ФРАГМЕНТ ТЕКСТА:
Я помню ночь, когда стоял на мостике «Флэшер», рассекавшей гладь спокойного, залитого [16] лунным светом моря, в компании с вахтенным всматриваясь в горизонт в поисках противника, когда мне вдруг пришла в голову почти мистическая убежденность в том, что каждый человек внизу — мой брат. Вспомнились слова Генри V из хроники У. Шекспира: «Ибо тот, кто сегодня проливает вместе со мной свою кровь, будет моим братом». Это чувство, я думаю, разделял тогда каждый из нас. До сих пор, когда я вижу человека с отличительными значками подводника, я останавливаю его, чтобы пожать руку.

Не знаю, кто придумал нам прозвище «тихая служба», но при всем своем соответствии оно неизбежно вводит в заблуждение. Операции подводных лодок были скрыты покровом секретности, за некоторыми исключениями, сделанными из моральных соображений, такими, как всеобщее одобрение действий Маша Мортона, когда мы вернулись после патрулирования, в ходе которого «Уаху» провела свою знаменитую рекогносцировку гавани Вевак. А прозвище «тихая служба» несло в себе некоторую таинственность и некое очарование для широкой публики, которая фактически ничего не знала о подлодках. При этом оно способствовало созданию представления о подводниках как о суровых, молчаливых людях иной, чем прочие, породы, и это, конечно, было ошибкой.

ЧТО ТРЕБУЕТСЯ: Подхватите отрывок о службе на подводных лодках и продолжите его сразу после последнего предложения. Перечень, приведённый далее, получен из другого источника.

ПРЕДСТАВЛЕННЫЙ ПЕРЕЧЕНЬ:
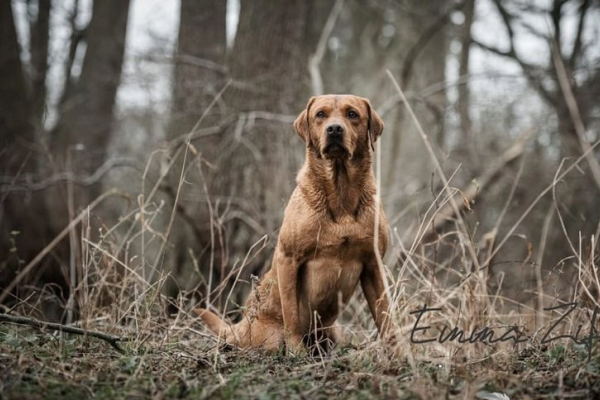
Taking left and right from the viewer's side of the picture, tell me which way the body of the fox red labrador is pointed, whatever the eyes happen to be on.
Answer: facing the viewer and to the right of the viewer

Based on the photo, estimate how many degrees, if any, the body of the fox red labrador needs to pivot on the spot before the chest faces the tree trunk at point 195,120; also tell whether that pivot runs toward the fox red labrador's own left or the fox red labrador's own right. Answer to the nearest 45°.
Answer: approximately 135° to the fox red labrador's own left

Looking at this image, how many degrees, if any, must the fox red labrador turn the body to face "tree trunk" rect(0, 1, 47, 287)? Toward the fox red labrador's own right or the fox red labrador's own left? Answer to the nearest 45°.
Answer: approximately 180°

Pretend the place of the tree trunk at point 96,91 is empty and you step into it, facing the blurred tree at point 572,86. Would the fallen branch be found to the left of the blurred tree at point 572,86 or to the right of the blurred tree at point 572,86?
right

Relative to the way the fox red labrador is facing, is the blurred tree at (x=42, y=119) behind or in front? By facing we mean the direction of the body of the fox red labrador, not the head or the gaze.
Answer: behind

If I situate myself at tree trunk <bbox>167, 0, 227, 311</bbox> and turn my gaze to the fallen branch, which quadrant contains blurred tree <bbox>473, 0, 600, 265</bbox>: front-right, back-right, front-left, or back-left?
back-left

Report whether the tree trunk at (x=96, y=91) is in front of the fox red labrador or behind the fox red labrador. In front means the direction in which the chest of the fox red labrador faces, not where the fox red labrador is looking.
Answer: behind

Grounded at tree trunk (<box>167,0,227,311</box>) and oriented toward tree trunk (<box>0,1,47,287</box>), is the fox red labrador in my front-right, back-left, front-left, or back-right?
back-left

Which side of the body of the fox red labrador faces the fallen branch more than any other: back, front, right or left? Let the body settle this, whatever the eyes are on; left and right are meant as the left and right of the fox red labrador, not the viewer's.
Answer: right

РЕЗУЛЬТАТ ЗАДАНИЯ:
Для меня служба подводника не была зловещей ни в каком смысле. Да, пришлось пережить ужасные моменты, пройти через ад, но все-таки создаваемый вышеупомянутым определением имидж вводит в заблуждение. Подводники молчаливы больше в силу необходимости, чем по своей природе. Но в каждый отдельный момент обстановка на борту субмарины столь же похожа на фарс, как и на трагедию. У подводников [17] прекрасно развито чувство юмора — без этого им не обойтись. Я вообще считаю, что слишком мало сказано о чувстве юмора американцев, проявившемся во время войны. Это было своего рода нашим секретным оружием. Я помню, как читал перехваченное донесение японской патрульной субмарины в районе Пёрл-Харбора 7 декабря 1941 года. Ее офицеры решили, что попали в окружение вражеских подлодок. Они ударились о дно где-то в районе Гавайских островов, и у лодки стал такой ужасный угол крена на одну сторону, что ее гальюны перехлестнули через край и нечистоты залили каюты. В донесении говорилось, что японские моряки провозгласили славу императору, прежде чем предстанут, по их выражению, пред ликом смерти. Они были убеждены в том, что вот-вот будут уничтожены. На самом же деле на обозримом расстоянии не было никакого врага, когда они представали пред ликом смерти, поэтому они благополучно вернулись в свою империю.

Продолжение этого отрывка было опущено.